*Selected text*
========================================

The Princeton Regional School Board is really just a department of the State Department of Education.  In extremis, it can be suspended by the Commissioner and its duties exercised by an appointee.  In reality, however, the school board of one of the best districts in the nation is not going to be suspended by the Commissioner.  In other words, it is the excellence of the academic achievements of Princeton’s students that confers political power on the Princeton Regional School Board.  The greatest regret I have from my years on the board is that that power was barely used to try and improve the schools.

 

Taxes

 

            At this point you must be thinking, what is wrong with this guy.  He has written more than three pages about education and the schools without once talking about taxes, which is usually the only topic mentioned in most education debates.  Well, without academic standards, it is impossible to really talk about education.

 

            New Jersey spends $20 billion a year on public education.  If New Jersey’s public school system alone was an independent country, it would have the 93rd biggest economy in the world, on a par with Libya and Kazakhstan, both oil exporters.

 

            The tax problem is not a fiscal or economic problem, it is an educational problem.  Income rises with education.  The biggest jump comes with a high school diploma, when annual earnings rise from $17,000 for non graduates to $31,000 for those with diplomas.

========================================

*Activities*
**1)** Write out the part of the essay on Princeton schools that opens with the words containing "New Jersey spends" and closes with "those with diplomas.".
**2)** List every dollar amount that appears in the essay on Princeton schools.
**3)** Write the next few sentences of the essay on Princeton schools, picking up right after its last sentence.
The lines below come from a different source.

========================================

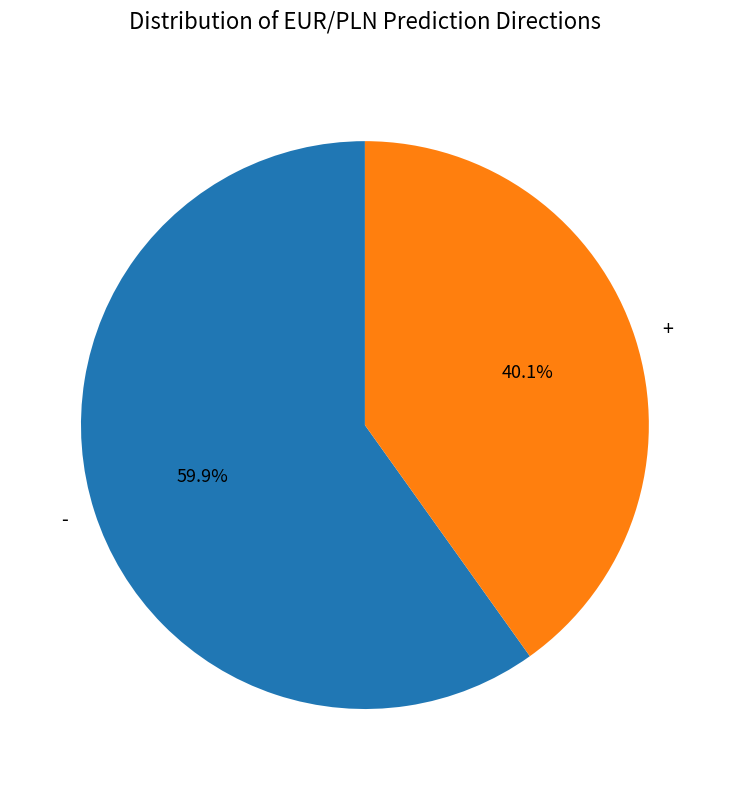

Which slice is the smallest?

+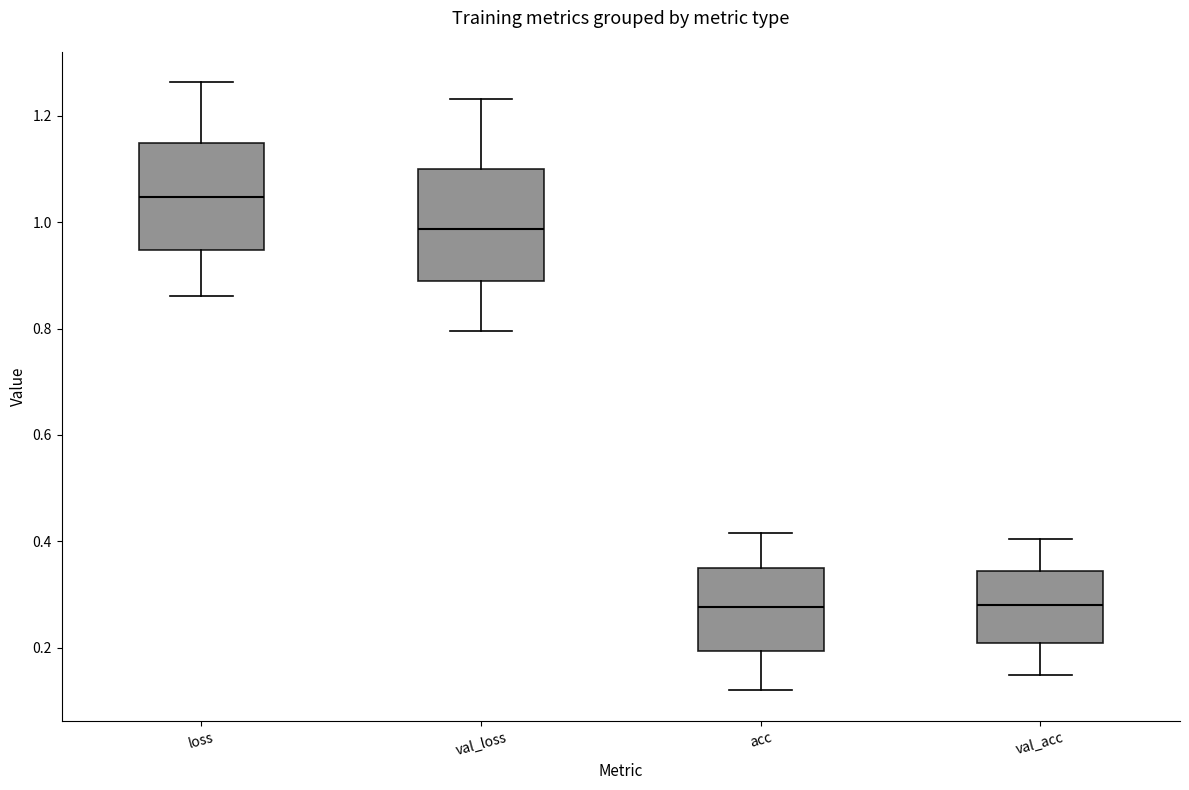

Which box's median line is the highest?

loss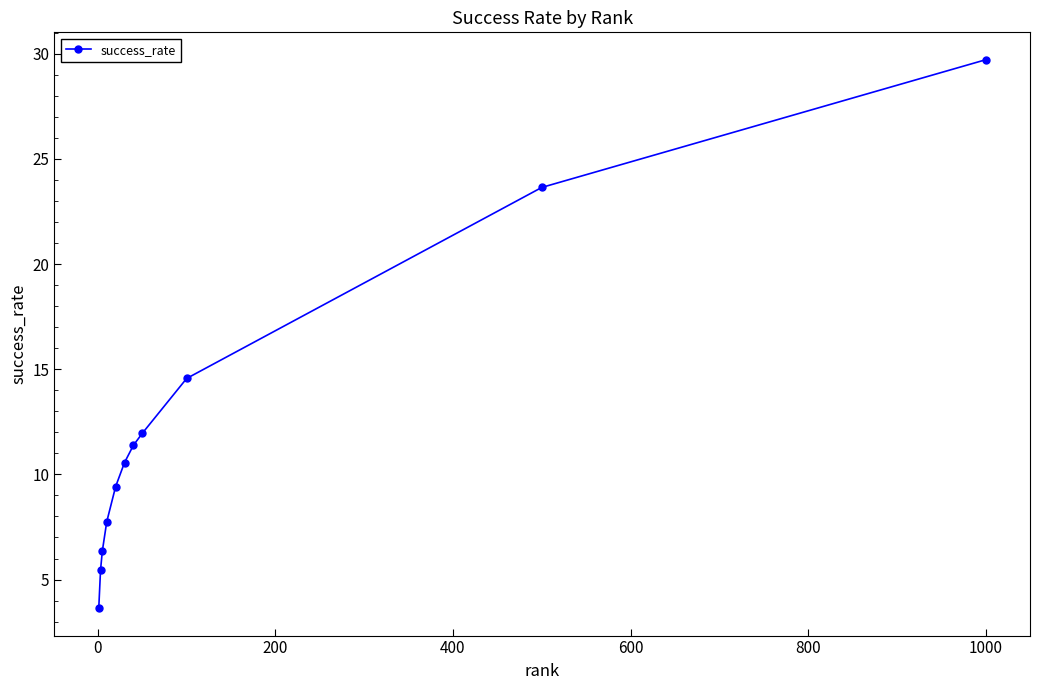

Is this an area chart (filled region under the line)?

No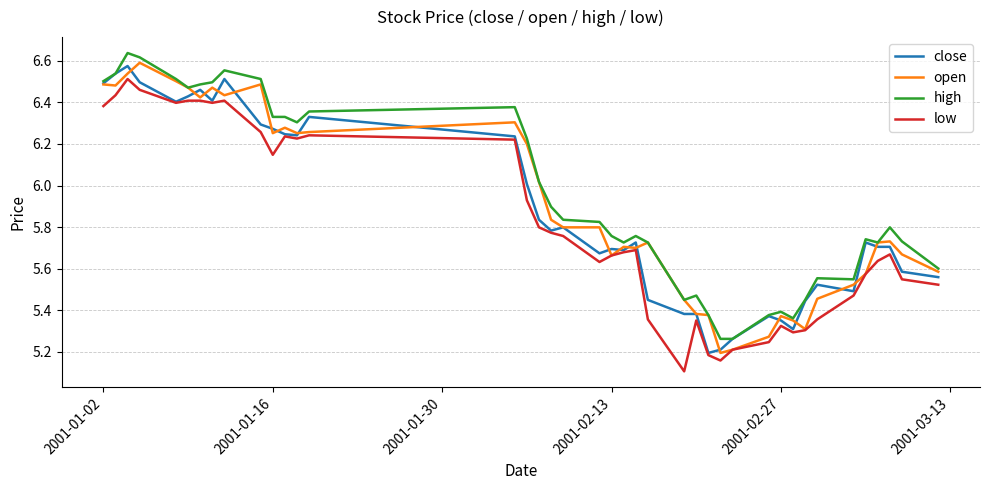

Which series has the largest total across all categories?

high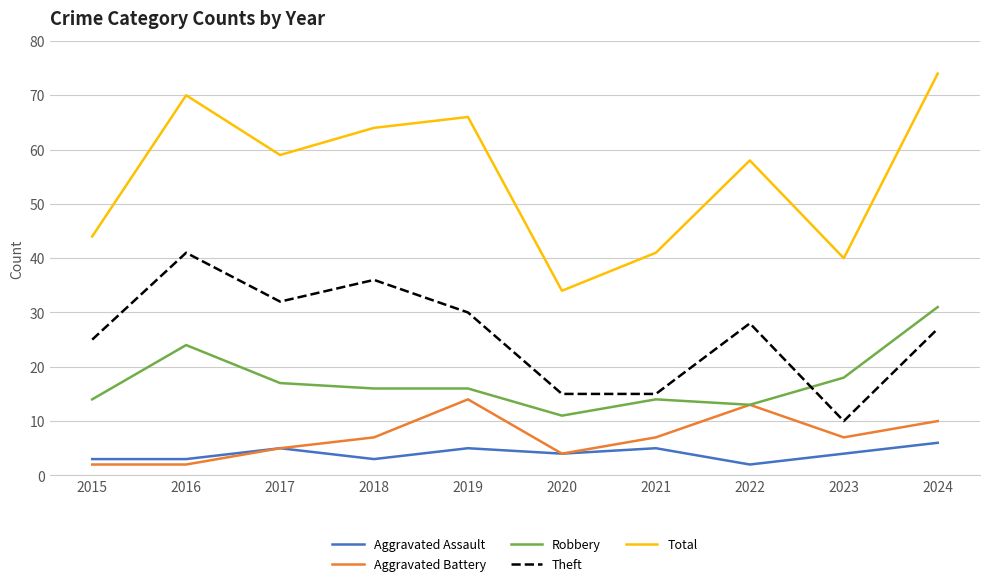

Read the Robbery value at 2017, to the nearest 5.

15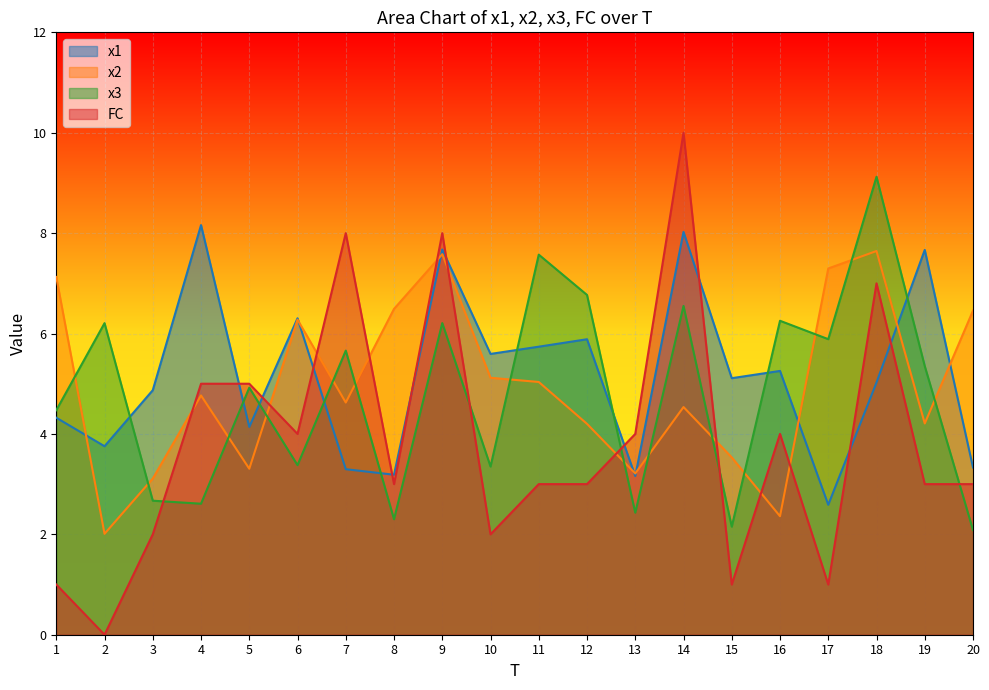

What is the greatest value displayed?

10.0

========================================

*Response list*
**1)**
New Jersey spends $20 billion a year on public education.  If New Jersey’s public school system alone was an independent country, it would have the 93rd biggest economy in the world, on a par with Libya and Kazakhstan, both oil exporters.

 

            The tax problem is not a fiscal or economic problem, it is an educational problem.  Income rises with education.  The biggest jump comes with a high school diploma, when annual earnings rise from $17,000 for non graduates to $31,000 for those with diplomas.

**2)** $20 billion, $17,000, $31,000

**3)**
 

            The 40,000 students annually who do not achieve a 12th grade education level would be contributing $520,000,000 more every year to the income of the state if only they had a 12th grade education.  The next year, there would be another $520,000,000 added.  In other words, the total income of New Jersey would be 10% higher by just ensuring that everyone graduated from high school with a real twelfth grade education.

 

            So the problem with school taxes is not the taxes, it is the product coming out of the schools.  More, better educated graduates would have better jobs, higher incomes, and pay more taxes thereby reducing the tax burden for the others.  In addition, a vast proportion of the prison population is composed of people who are functionally illiterate.  Not only would tax revenues be higher if every child was required to achieve a 12th grade education, but government expenditures would be lower because of falling crime and fewer prisoners.

 

Not surprisingly, people do not want to pay high taxes to a school system that does a poor job of educating students.  Here again, without clear academic standards, it is impossible to gauge how well the schools are performing.  The racial segregation of the New Jersey schools, combined with the absence of mandatory academic standards, has meant the comparability in education has come to be defined as equal expenditure.  In New Jersey school jargon, this is called the Abbott Decision.

 

Defining educational equality as equal per pupil expenditures is a disaster both educationally and financially.  When equal education is defined by dollars spent per pupil, there is no incentive in the system to deliver higher educational quality at a lower cost.  That leaves taxpayers paying as much for schools where 50% of the students fail to graduate as they do for the Princetons, Rumsons, Tenaflys, Millburns and other districts that deliver superior results.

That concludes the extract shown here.